Rewrite all of the material below as a two-column CSV with the header item,value. Give one row for each text and its answer, with the text under item and the answer under value, each in its own quoted field and with any line breaks replaced by spaces.

§ **Information**
☆ ☆ ☆ ☆ ☆

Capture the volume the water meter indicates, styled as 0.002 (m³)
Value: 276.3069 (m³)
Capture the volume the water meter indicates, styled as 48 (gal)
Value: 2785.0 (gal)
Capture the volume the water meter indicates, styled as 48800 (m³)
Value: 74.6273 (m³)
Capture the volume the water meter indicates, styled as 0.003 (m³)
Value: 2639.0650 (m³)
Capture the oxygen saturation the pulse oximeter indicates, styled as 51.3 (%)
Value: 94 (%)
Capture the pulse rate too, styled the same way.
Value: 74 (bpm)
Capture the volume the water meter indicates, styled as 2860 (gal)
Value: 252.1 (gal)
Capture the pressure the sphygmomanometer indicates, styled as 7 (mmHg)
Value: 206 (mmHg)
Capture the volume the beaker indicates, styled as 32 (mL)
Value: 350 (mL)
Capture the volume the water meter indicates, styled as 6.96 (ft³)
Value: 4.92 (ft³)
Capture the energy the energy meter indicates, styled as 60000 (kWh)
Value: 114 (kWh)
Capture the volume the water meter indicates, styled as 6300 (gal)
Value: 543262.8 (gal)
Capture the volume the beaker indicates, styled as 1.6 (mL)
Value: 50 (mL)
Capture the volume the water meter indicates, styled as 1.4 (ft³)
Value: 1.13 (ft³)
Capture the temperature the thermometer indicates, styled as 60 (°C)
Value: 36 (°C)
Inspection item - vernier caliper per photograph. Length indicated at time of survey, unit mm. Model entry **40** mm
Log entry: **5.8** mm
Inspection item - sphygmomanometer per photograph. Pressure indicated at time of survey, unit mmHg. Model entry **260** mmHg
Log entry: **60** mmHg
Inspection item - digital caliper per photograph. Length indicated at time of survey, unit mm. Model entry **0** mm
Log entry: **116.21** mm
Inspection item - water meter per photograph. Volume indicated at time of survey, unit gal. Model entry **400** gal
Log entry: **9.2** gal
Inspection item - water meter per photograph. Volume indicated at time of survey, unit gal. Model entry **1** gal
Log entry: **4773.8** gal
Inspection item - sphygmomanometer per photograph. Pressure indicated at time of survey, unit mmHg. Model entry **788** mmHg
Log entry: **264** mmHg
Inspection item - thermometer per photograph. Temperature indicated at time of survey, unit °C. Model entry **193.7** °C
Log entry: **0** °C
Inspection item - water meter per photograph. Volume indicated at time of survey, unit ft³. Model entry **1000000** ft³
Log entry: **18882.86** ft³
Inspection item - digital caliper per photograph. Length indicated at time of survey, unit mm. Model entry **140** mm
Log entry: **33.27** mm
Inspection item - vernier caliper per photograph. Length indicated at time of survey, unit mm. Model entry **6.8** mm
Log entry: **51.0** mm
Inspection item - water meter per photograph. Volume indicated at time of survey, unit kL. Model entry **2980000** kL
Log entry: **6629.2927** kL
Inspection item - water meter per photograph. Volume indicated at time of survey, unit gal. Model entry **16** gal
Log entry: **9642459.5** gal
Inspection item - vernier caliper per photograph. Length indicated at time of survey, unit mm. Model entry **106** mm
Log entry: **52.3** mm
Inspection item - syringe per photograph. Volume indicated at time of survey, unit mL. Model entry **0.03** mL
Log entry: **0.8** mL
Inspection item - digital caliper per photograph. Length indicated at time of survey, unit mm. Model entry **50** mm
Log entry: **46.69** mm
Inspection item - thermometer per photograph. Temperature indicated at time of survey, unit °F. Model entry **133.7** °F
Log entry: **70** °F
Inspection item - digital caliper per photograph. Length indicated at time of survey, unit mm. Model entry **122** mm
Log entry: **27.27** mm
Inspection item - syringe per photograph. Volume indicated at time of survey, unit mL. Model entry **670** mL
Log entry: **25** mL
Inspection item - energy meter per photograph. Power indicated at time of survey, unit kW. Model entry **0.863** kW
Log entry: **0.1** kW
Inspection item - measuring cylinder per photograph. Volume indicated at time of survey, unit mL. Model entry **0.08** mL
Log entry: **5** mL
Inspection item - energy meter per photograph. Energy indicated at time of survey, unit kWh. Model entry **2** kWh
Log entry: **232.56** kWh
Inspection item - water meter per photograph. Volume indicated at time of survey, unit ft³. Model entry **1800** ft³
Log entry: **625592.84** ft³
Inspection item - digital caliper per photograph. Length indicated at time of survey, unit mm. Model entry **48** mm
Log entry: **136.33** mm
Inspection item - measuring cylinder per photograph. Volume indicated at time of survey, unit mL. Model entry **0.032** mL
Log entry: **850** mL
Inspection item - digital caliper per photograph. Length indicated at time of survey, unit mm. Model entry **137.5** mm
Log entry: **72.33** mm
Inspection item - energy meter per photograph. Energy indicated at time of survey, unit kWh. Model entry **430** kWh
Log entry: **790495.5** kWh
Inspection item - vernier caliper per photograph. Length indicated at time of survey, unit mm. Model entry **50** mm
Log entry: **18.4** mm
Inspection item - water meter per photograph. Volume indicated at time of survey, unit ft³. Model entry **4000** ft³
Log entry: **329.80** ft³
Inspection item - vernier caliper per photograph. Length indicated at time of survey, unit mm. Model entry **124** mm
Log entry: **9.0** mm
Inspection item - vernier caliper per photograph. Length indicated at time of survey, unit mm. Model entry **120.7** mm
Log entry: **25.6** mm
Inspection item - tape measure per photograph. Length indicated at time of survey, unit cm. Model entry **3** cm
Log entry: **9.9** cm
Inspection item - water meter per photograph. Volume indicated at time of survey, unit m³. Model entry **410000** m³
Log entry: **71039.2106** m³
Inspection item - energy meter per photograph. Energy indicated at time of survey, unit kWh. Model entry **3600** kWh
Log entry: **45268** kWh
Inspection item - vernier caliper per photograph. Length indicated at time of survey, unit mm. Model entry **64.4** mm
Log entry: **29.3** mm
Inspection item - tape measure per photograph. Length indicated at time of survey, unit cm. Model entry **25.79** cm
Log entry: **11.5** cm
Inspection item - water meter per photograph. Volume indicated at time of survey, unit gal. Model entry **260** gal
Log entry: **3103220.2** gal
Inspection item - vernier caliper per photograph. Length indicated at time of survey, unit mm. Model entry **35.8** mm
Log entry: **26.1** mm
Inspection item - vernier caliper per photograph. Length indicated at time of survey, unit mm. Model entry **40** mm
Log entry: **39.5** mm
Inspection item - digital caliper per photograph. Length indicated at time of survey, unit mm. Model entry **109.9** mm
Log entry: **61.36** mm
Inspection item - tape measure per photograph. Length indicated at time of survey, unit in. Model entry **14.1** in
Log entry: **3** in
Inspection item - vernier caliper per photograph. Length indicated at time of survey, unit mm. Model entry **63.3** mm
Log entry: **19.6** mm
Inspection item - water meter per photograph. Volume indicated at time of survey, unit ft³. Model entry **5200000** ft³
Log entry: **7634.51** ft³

☆ ☆ ☆ ☆ ☆

§ **Finished task**
item,value
"Capture the volume the water meter indicates, styled as 0.002 (m³) Value:","276.3069 (m³)"
"Capture the volume the water meter indicates, styled as 48 (gal) Value:","2785.0 (gal)"
"Capture the volume the water meter indicates, styled as 48800 (m³) Value:","74.6273 (m³)"
"Capture the volume the water meter indicates, styled as 0.003 (m³) Value:","2639.0650 (m³)"
"Capture the oxygen saturation the pulse oximeter indicates, styled as 51.3 (%) Value:","94 (%)"
"Capture the pulse rate too, styled the same way. Value:","74 (bpm)"
"Capture the volume the water meter indicates, styled as 2860 (gal) Value:","252.1 (gal)"
"Capture the pressure the sphygmomanometer indicates, styled as 7 (mmHg) Value:","206 (mmHg)"
"Capture the volume the beaker indicates, styled as 32 (mL) Value:","350 (mL)"
"Capture the volume the water meter indicates, styled as 6.96 (ft³) Value:","4.92 (ft³)"
"Capture the energy the energy meter indicates, styled as 60000 (kWh) Value:","114 (kWh)"
"Capture the volume the water meter indicates, styled as 6300 (gal) Value:","543262.8 (gal)"
"Capture the volume the beaker indicates, styled as 1.6 (mL) Value:","50 (mL)"
"Capture the volume the water meter indicates, styled as 1.4 (ft³) Value:","1.13 (ft³)"
"Capture the temperature the thermometer indicates, styled as 60 (°C) Value:","36 (°C)"
"Inspection item - vernier caliper per photograph. Length indicated at time of survey, unit mm. Model entry **40** mm Log entry:","**5.8** mm"
"Inspection item - sphygmomanometer per photograph. Pressure indicated at time of survey, unit mmHg. Model entry **260** mmHg Log entry:","**60** mmHg"
"Inspection item - digital caliper per photograph. Length indicated at time of survey, unit mm. Model entry **0** mm Log entry:","**116.21** mm"
"Inspection item - water meter per photograph. Volume indicated at time of survey, unit gal. Model entry **400** gal Log entry:","**9.2** gal"
"Inspection item - water meter per photograph. Volume indicated at time of survey, unit gal. Model entry **1** gal Log entry:","**4773.8** gal"
"Inspection item - sphygmomanometer per photograph. Pressure indicated at time of survey, unit mmHg. Model entry **788** mmHg Log entry:","**264** mmHg"
"Inspection item - thermometer per photograph. Temperature indicated at time of survey, unit °C. Model entry **193.7** °C Log entry:","**0** °C"
"Inspection item - water meter per photograph. Volume indicated at time of survey, unit ft³. Model entry **1000000** ft³ Log entry:","**18882.86** ft³"
"Inspection item - digital caliper per photograph. Length indicated at time of survey, unit mm. Model entry **140** mm Log entry:","**33.27** mm"
"Inspection item - vernier caliper per photograph. Length indicated at time of survey, unit mm. Model entry **6.8** mm Log entry:","**51.0** mm"
"Inspection item - water meter per photograph. Volume indicated at time of survey, unit kL. Model entry **2980000** kL Log entry:","**6629.2927** kL"
"Inspection item - water meter per photograph. Volume indicated at time of survey, unit gal. Model entry **16** gal Log entry:","**9642459.5** gal"
"Inspection item - vernier caliper per photograph. Length indicated at time of survey, unit mm. Model entry **106** mm Log entry:","**52.3** mm"
"Inspection item - syringe per photograph. Volume indicated at time of survey, unit mL. Model entry **0.03** mL Log entry:","**0.8** mL"
"Inspection item - digital caliper per photograph. Length indicated at time of survey, unit mm. Model entry **50** mm Log entry:","**46.69** mm"
"Inspection item - thermometer per photograph. Temperature indicated at time of survey, unit °F. Model entry **133.7** °F Log entry:","**70** °F"
"Inspection item - digital caliper per photograph. Length indicated at time of survey, unit mm. Model entry **122** mm Log entry:","**27.27** mm"
"Inspection item - syringe per photograph. Volume indicated at time of survey, unit mL. Model entry **670** mL Log entry:","**25** mL"
"Inspection item - energy meter per photograph. Power indicated at time of survey, unit kW. Model entry **0.863** kW Log entry:","**0.1** kW"
"Inspection item - measuring cylinder per photograph. Volume indicated at time of survey, unit mL. Model entry **0.08** mL Log entry:","**5** mL"
"Inspection item - energy meter per photograph. Energy indicated at time of survey, unit kWh. Model entry **2** kWh Log entry:","**232.56** kWh"
"Inspection item - water meter per photograph. Volume indicated at time of survey, unit ft³. Model entry **1800** ft³ Log entry:","**625592.84** ft³"
"Inspection item - digital caliper per photograph. Length indicated at time of survey, unit mm. Model entry **48** mm Log entry:","**136.33** mm"
"Inspection item - measuring cylinder per photograph. Volume indicated at time of survey, unit mL. Model entry **0.032** mL Log entry:","**850** mL"
"Inspection item - digital caliper per photograph. Length indicated at time of survey, unit mm. Model entry **137.5** mm Log entry:","**72.33** mm"
"Inspection item - energy meter per photograph. Energy indicated at time of survey, unit kWh. Model entry **430** kWh Log entry:","**790495.5** kWh"
"Inspection item - vernier caliper per photograph. Length indicated at time of survey, unit mm. Model entry **50** mm Log entry:","**18.4** mm"
"Inspection item - water meter per photograph. Volume indicated at time of survey, unit ft³. Model entry **4000** ft³ Log entry:","**329.80** ft³"
"Inspection item - vernier caliper per photograph. Length indicated at time of survey, unit mm. Model entry **124** mm Log entry:","**9.0** mm"
"Inspection item - vernier caliper per photograph. Length indicated at time of survey, unit mm. Model entry **120.7** mm Log entry:","**25.6** mm"
"Inspection item - tape measure per photograph. Length indicated at time of survey, unit cm. Model entry **3** cm Log entry:","**9.9** cm"
"Inspection item - water meter per photograph. Volume indicated at time of survey, unit m³. Model entry **410000** m³ Log entry:","**71039.2106** m³"
"Inspection item - energy meter per photograph. Energy indicated at time of survey, unit kWh. Model entry **3600** kWh Log entry:","**45268** kWh"
"Inspection item - vernier caliper per photograph. Length indicated at time of survey, unit mm. Model entry **64.4** mm Log entry:","**29.3** mm"
"Inspection item - tape measure per photograph. Length indicated at time of survey, unit cm. Model entry **25.79** cm Log entry:","**11.5** cm"
"Inspection item - water meter per photograph. Volume indicated at time of survey, unit gal. Model entry **260** gal Log entry:","**3103220.2** gal"
"Inspection item - vernier caliper per photograph. Length indicated at time of survey, unit mm. Model entry **35.8** mm Log entry:","**26.1** mm"
"Inspection item - vernier caliper per photograph. Length indicated at time of survey, unit mm. Model entry **40** mm Log entry:","**39.5** mm"
"Inspection item - digital caliper per photograph. Length indicated at time of survey, unit mm. Model entry **109.9** mm Log entry:","**61.36** mm"
"Inspection item - tape measure per photograph. Length indicated at time of survey, unit in. Model entry **14.1** in Log entry:","**3** in"
"Inspection item - vernier caliper per photograph. Length indicated at time of survey, unit mm. Model entry **63.3** mm Log entry:","**19.6** mm"
"Inspection item - water meter per photograph. Volume indicated at time of survey, unit ft³. Model entry **5200000** ft³ Log entry:","**7634.51** ft³"